Переписка Маркса с Энгельсом

‹…›

…научная и политическая ценность ее – громадна. Не только Маркс и Энгельс выступают здесь перед читателем с особенной рельефностью во весь свой рост. Богатейшее теоретическое содержание марксизма развертывается в высшей степени наглядно, ибо Маркс и Энгельс неоднократно возвращаются в письмах к самым разнообразным сторонам своего учения, подчеркивая и поясняя – иногда совместно обсуждая и убеждая друг друга – самое новое (по отношению к прежним взглядам), самое важное, самое трудное.

Перед читателем проходит с поразительной живостью история рабочего движения всего мира – в самые важнейшие моменты и в наиболее существенных пунктах. Еще ценнее история политики рабочего класса.

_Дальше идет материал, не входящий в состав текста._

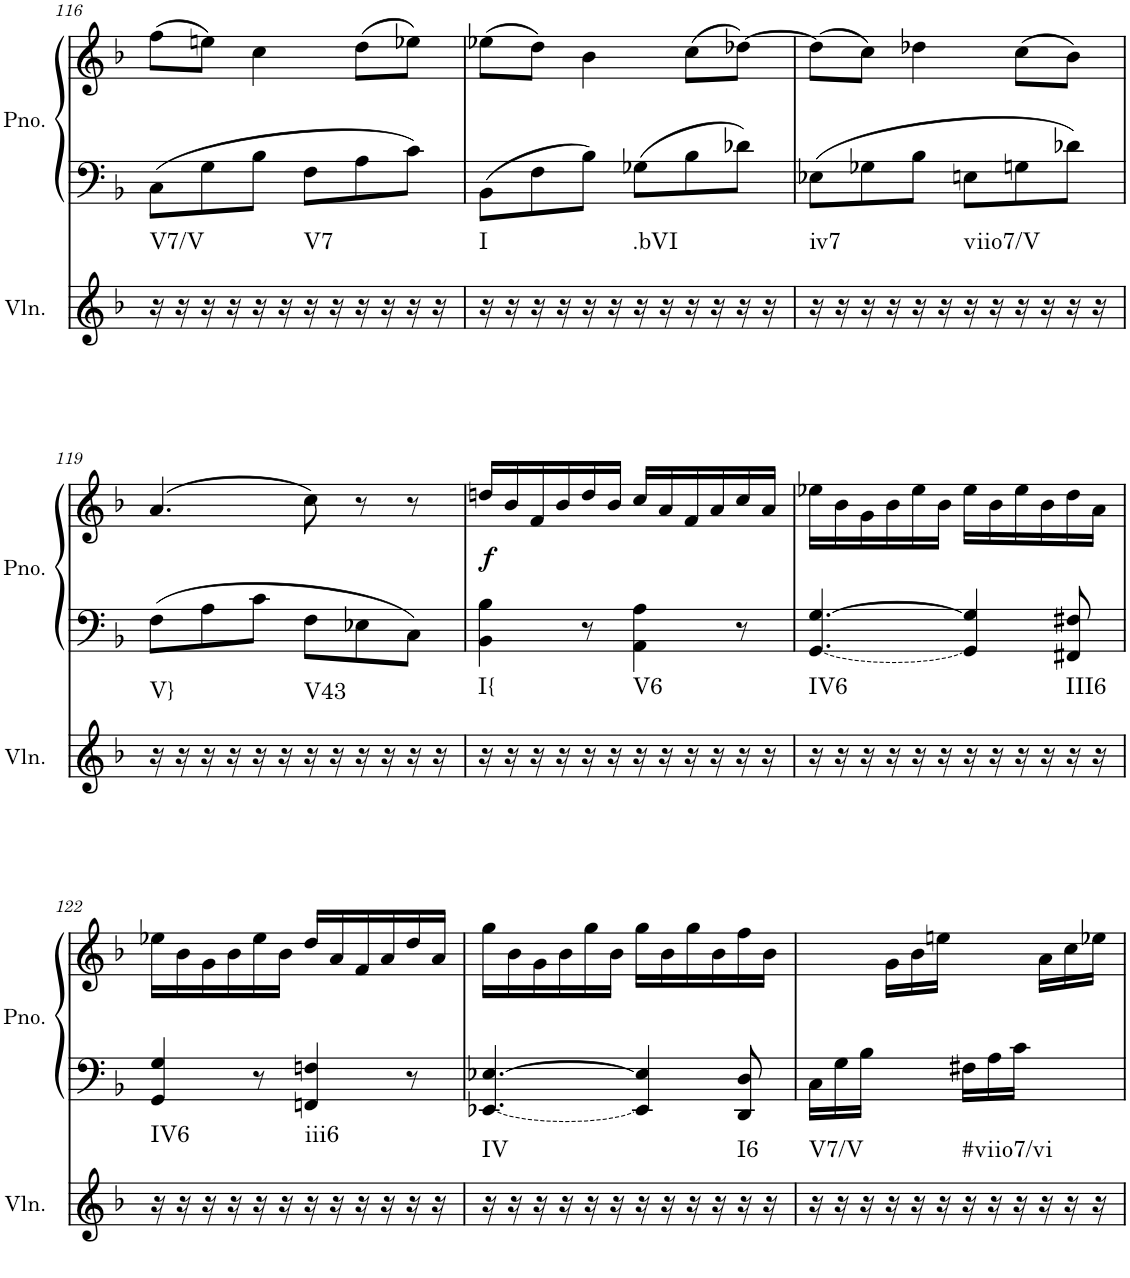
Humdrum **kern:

**kern	**harte	**kern	**kern	**dynam
*part2	*part2	*part1	*part1	*part1
*staff3	*	*staff2	*staff1	*staff1/2
*I"Violin	*	*I"Piano, Piano right	*	*
*I'Vln.	*	*I'Pno.	*	*
!!LO:PB:g=z
*clefG2	*	*clefF4	*clefG2	*
*k[b-]	*	*k[b-]	*k[b-]	*
*M6/8	*	*M6/8	*M6/8	*
=116	=116	=116	=116	=116
!	!LO:H:kt=V7/V	!	!	!
16r	N	8C\L	(8ff\L	.
16r	.	.	.	.
16r	.	8G\	8een\J)	.
16r	.	.	.	.
16r	.	8B-\J	4cc\	.
16r	.	.	.	.
!	!LO:H:kt=V7	!	!	!
16r	N	8F\L	.	.
16r	.	.	.	.
16r	.	8A\	(8dd\L	.
16r	.	.	.	.
16r	.	8c\J	8ee-X\J)	.
16r	.	.	.	.
=117	=117	=117	=117	=117
!	!LO:H:kt=I	!	!	!
16r	N	8BB-\L	(8ee-X\L	.
16r	.	.	.	.
16r	.	8F\	8dd\J)	.
16r	.	.	.	.
16r	.	8B-\J	4b-\	.
16r	.	.	.	.
!	!LO:H:kt=.bVI	!	!	!
16r	N	8G-X\L	.	.
16r	.	.	.	.
16r	.	8B-\	(8cc\L	.
16r	.	.	.	.
16r	.	8d-X\J	[8dd-X\J)	.
16r	.	.	.	.
=118	=118	=118	=118	=118
!	!LO:H:kt=iv7	!	!	!
16r	N	8E-X\L	(8dd-\L]	.
16r	.	.	.	.
16r	.	8G-X\	8cc\J)	.
16r	.	.	.	.
16r	.	8B-\J	4dd-X\	.
16r	.	.	.	.
!	!LO:H:kt=viio7/V	!	!	!
16r	N	8En\L	.	.
16r	.	.	.	.
16r	.	8Gn\	(8cc\L	.
16r	.	.	.	.
16r	.	8d-X\J	8b-\J)	.
16r	.	.	.	.
!!LO:LB:g=z
=119	=119	=119	=119	=119
!	!LO:H:kt=V}	!	!	!
16r	N	8F\L	(4.a/	.
16r	.	.	.	.
16r	.	8A\	.	.
16r	.	.	.	.
16r	.	8c\J	.	.
16r	.	.	.	.
!	!LO:H:kt=V43	!	!	!
16r	N	8F\L	8cc\)	.
16r	.	.	.	.
16r	.	8E-X\	8r	.
16r	.	.	.	.
16r	.	8C\J	8r	.
16r	.	.	.	.
=120	=120	=120	=120	=120
!	!LO:H:kt=I{	!	!	!LO:DY:b
16r	N	4BB-\ 4B-\	16ddn/LL	f
16r	.	.	16b-/	.
16r	.	.	16f/	.
16r	.	.	16b-/	.
16r	.	8r	16dd/	.
16r	.	.	16b-/JJ	.
!	!LO:H:kt=V6	!	!	!
16r	N	4AA\ 4A\	16cc/LL	.
16r	.	.	16a/	.
16r	.	.	16f/	.
16r	.	.	16a/	.
16r	.	8r	16cc/	.
16r	.	.	16a/JJ	.
=121	=121	=121	=121	=121
!	!LO:H:kt=IV6	!LO:T:n=1:dash	!	!
16r	N	[4.GG/ [4.G/	16ee-X\LL	.
16r	.	.	16b-\	.
16r	.	.	16g\	.
16r	.	.	16b-\	.
16r	.	.	16ee-\	.
16r	.	.	16b-\JJ	.
16r	.	4GG/] 4G/]	16ee-\LL	.
16r	.	.	16b-\	.
16r	.	.	16ee-\	.
16r	.	.	16b-\	.
!	!LO:H:kt=III6	!	!	!
16r	N	8FF#X/ 8F#X/	16dd\	.
16r	.	.	16a\JJ	.
!!LO:LB:g=z
=122	=122	=122	=122	=122
!	!LO:H:kt=IV6	!	!	!
16r	N	4GG/ 4G/	16ee-X\LL	.
16r	.	.	16b-\	.
16r	.	.	16g\	.
16r	.	.	16b-\	.
16r	.	8r	16ee-\	.
16r	.	.	16b-\JJ	.
!	!LO:H:kt=iii6	!	!	!
16r	N	4FFn/ 4Fn/	16dd/LL	.
16r	.	.	16a/	.
16r	.	.	16f/	.
16r	.	.	16a/	.
16r	.	8r	16dd/	.
16r	.	.	16a/JJ	.
=123	=123	=123	=123	=123
!	!LO:H:kt=IV	!LO:T:n=1:dash	!	!
16r	N	[4.EE-X/ [4.E-X/	16gg\LL	.
16r	.	.	16b-\	.
16r	.	.	16g\	.
16r	.	.	16b-\	.
16r	.	.	16gg\	.
16r	.	.	16b-\JJ	.
16r	.	4EE-/] 4E-/]	16gg\LL	.
16r	.	.	16b-\	.
16r	.	.	16gg\	.
16r	.	.	16b-\	.
!	!LO:H:kt=I6	!	!	!
16r	N	8DD/ 8D/	16ff\	.
16r	.	.	16b-\JJ	.
=124	=124	=124	=124	=124
!	!LO:H:kt=V7/V	!	!	!
16r	N	16C\LL	8ryy	.
16r	.	16G\	.	.
16r	.	16B-\JJ	16ryy	.
16r	.	16ryy	16g\LL	.
16r	.	8ryy	16b-\	.
16r	.	.	16een\JJ	.
!	!LO:H:kt=#viio7/vi	!	!	!
16r	N	16F#X\LL	8ryy	.
16r	.	16A\	.	.
16r	.	16c\JJ	16ryy	.
16r	.	16ryy	16a\LL	.
16r	.	8ryy	16cc\	.
16r	.	.	16ee-X\JJ	.
=	=	=	=	=
*-	*-	*-	*-	*-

По самым различным поводам, в разных странах старого мира и в новом мире, в различные исторические моменты Маркс и Энгельс обсуждают наиболее принципиальное относительно постановки вопросов о политических задачах рабочего класса. А эпоха, охватываемая перепиской, есть как раз эпоха выделения рабочего класса из буржуазной демократии, эпоха возникновения самостоятельного рабочего движения, эпоха определения основ пролетарской тактики и политики. Чем чаще в наше время приходится наблюдать, как рабочее движение разных стран страдает от оппортунизма вследствие застоя и гниения буржуазии, вследствие поглощения внимания рабочих вождей мелочами дня и т. д., – тем ценнее богатейший материал переписки, показывающий глубочайшее понимание коренных преобразовательных целей пролетариата и необыкновенно гибкое определение данных задач тактики, с точки зрения этих революционных целей и без малейших уступок оппортунизму или революционной фразе.

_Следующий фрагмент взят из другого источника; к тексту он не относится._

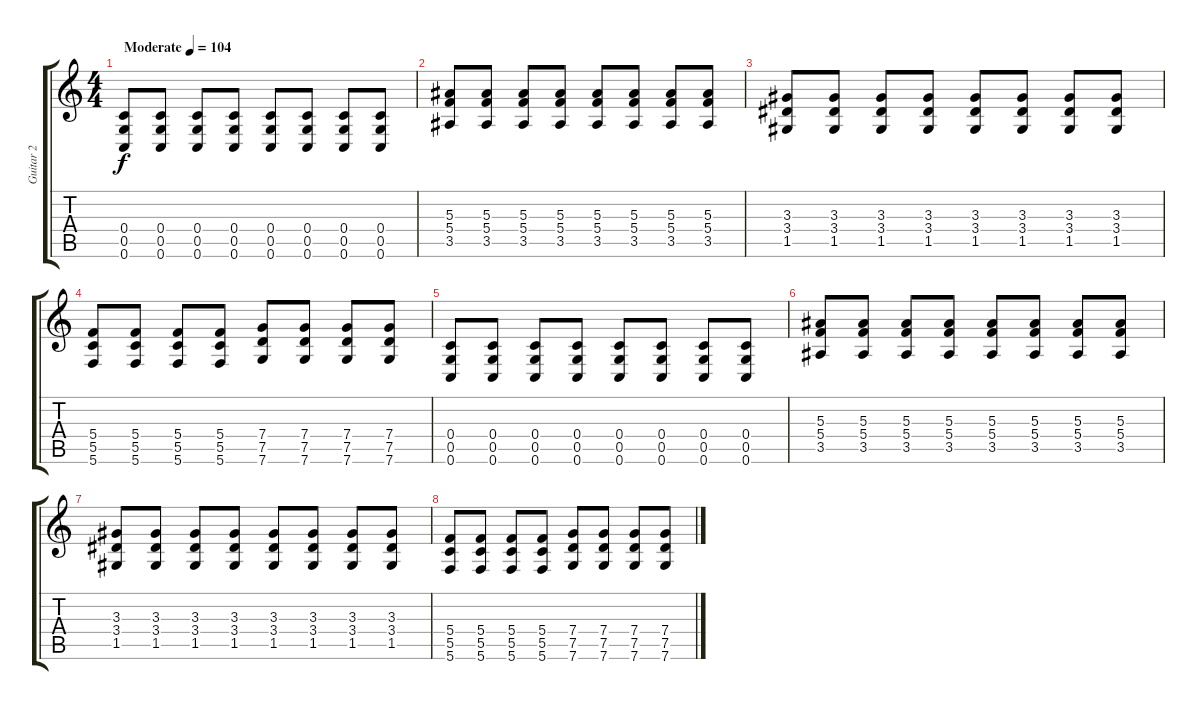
\track ("Guitar 2" "Guitar 2") {instrument overdrivenguitar}
\staff {score tabs}
\tuning (D4 A3 F3 C3 G2 C2) {hide}
\ts (4 4)
\tempo (104 "Moderate")
\clef g2
\ks c
(0.4 0.5 0.6).8{dy f instrument overdrivenguitar} (0.4 0.5 0.6).8 (0.4 0.5 0.6).8 (0.4 0.5 0.6).8 (0.4 0.5 0.6).8 (0.4 0.5 0.6).8 (0.4 0.5 0.6).8 (0.4 0.5 0.6).8 |
(5.3 5.4 3.5).8 (5.3 5.4 3.5).8 (5.3 5.4 3.5).8 (5.3 5.4 3.5).8 (5.3 5.4 3.5).8 (5.3 5.4 3.5).8 (5.3 5.4 3.5).8 (5.3 5.4 3.5).8 |
(3.3 3.4 1.5).8 (3.3 3.4 1.5).8 (3.3 3.4 1.5).8 (3.3 3.4 1.5).8 (3.3 3.4 1.5).8 (3.3 3.4 1.5).8 (3.3 3.4 1.5).8 (3.3 3.4 1.5).8 |
(5.4 5.5 5.6).8 (5.4 5.5 5.6).8 (5.4 5.5 5.6).8 (5.4 5.5 5.6).8 (7.4 7.5 7.6).8 (7.4 7.5 7.6).8 (7.4 7.5 7.6).8 (7.4 7.5 7.6).8 |
(0.4 0.5 0.6).8 (0.4 0.5 0.6).8 (0.4 0.5 0.6).8 (0.4 0.5 0.6).8 (0.4 0.5 0.6).8 (0.4 0.5 0.6).8 (0.4 0.5 0.6).8 (0.4 0.5 0.6).8 |
(5.3 5.4 3.5).8 (5.3 5.4 3.5).8 (5.3 5.4 3.5).8 (5.3 5.4 3.5).8 (5.3 5.4 3.5).8 (5.3 5.4 3.5).8 (5.3 5.4 3.5).8 (5.3 5.4 3.5).8 |
(3.3 3.4 1.5).8 (3.3 3.4 1.5).8 (3.3 3.4 1.5).8 (3.3 3.4 1.5).8 (3.3 3.4 1.5).8 (3.3 3.4 1.5).8 (3.3 3.4 1.5).8 (3.3 3.4 1.5).8 |
(5.4 5.5 5.6).8 (5.4 5.5 5.6).8 (5.4 5.5 5.6).8 (5.4 5.5 5.6).8 (7.4 7.5 7.6).8 (7.4 7.5 7.6).8 (7.4 7.5 7.6).8 (7.4 7.5 7.6).8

Если попытаться одним словом определить, так сказать, фокус всей переписки, – тот центральный пункт, к которому сходится вся сеть высказываемых и обсуждаемых идей, то это слово будет диалектика. Применение материалистической диалектики к переработке всей политической экономии, с основания ее, – к истории, к естествознанию, к философии, к политике и тактике рабочего класса, – вот что более всего интересует Маркса и Энгельса, вот в чем они вносят наиболее существенное и наиболее новое, вот в чем их гениальный шаг вперед в истории революционной мысли.

В дальнейшем изложении мы намерены дать, после общего обзора переписки, очерк наиболее интересных замечаний и рассуждений Маркса и Энгельса, отнюдь не претендуя на исчерпание всего содержания писем.

I. Общий обзор

Переписку открывают письма 24-летнего Энгельса к Марксу в 1844 году. Тогдашняя обстановка в Германии выступает замечательно рельефно. Первое письмо помечено концом сентября 1844 года и послано из Бармена, где жила семья Энгельса и где он родился. Энгельсу не было тогда еще полных 24 лет. Он тоскует в семейной обстановке и рвется прочь. Отец – деспот, религиозный фабрикант, возмущенный беготней сына по политическим собраниям и его коммунистическими убеждениями. Если бы не мать, которую я очень люблю, – пишет Энгельс, – я бы не стерпел даже и нескольких дней, остающихся до моего отъезда. Ты не можешь себе представить, – жалуется он Марксу, – какие мелкие соображения, какие суеверные опасения выдвигаются здесь, в семье, против моего отъезда.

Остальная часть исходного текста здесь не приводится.